Limitations & Future Work

  1. Single Interaction Assumption: Currently requires the video to contain motion for all parts; unmanipulated parts cannot be discovered.
  2. Rigid Motion Assumption: Sequential RANSAC assumes rigid motion for each part, failing to handle flexible hinges or elastic deformations.
  3. Computational Cost: The combination of dual Gaussian representations and sequential RANSAC entails high computational overhead, making real-time performance difficult.

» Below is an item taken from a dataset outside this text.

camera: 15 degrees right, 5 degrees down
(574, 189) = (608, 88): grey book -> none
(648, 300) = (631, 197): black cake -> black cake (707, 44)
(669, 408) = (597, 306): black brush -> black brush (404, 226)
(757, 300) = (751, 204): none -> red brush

  4. Dependency on Video Quality: Low-quality videos with significant motion blur or heavy occlusion may lead to inaccurate dynamic Gaussian estimation.

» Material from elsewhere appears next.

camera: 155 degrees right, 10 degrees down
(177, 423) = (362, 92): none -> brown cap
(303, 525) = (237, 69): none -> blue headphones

  • Articulated Object Reconstruction: Gaussian Splatting-based methods like DTA (Liu et al., 2024) and ArtGS (Huang et al., 2024).
  • 3D Gaussian Splatting: Base frameworks 3DGS (Kerbl et al., 2023) and Dynamic 3DGS (Luiten et al., 2024).
  • Part Segmentation: Supervised methods (PartNet, Mo et al., 2019) and unsupervised methods like SAM3D.
  • RANSAC: The classic framework by Fischler & Bolles (1981) and its sequential applications in multi-model fitting.

Rating

  • Novelty: ⭐⭐⭐⭐⭐ Prior-free discovery + Dual GS decoupling + SDMD are all novel designs.
  • Experimental Thoroughness: ⭐⭐⭐⭐ Validated on various object types with comprehensive ablations.
  • Writing Quality: ⭐⭐⭐⭐ Clear method workflow and detailed experimental presentation.
  • Value: ⭐⭐⭐⭐⭐ Prior-free understanding of articulated objects is of high practical value for robotics and embodied AI.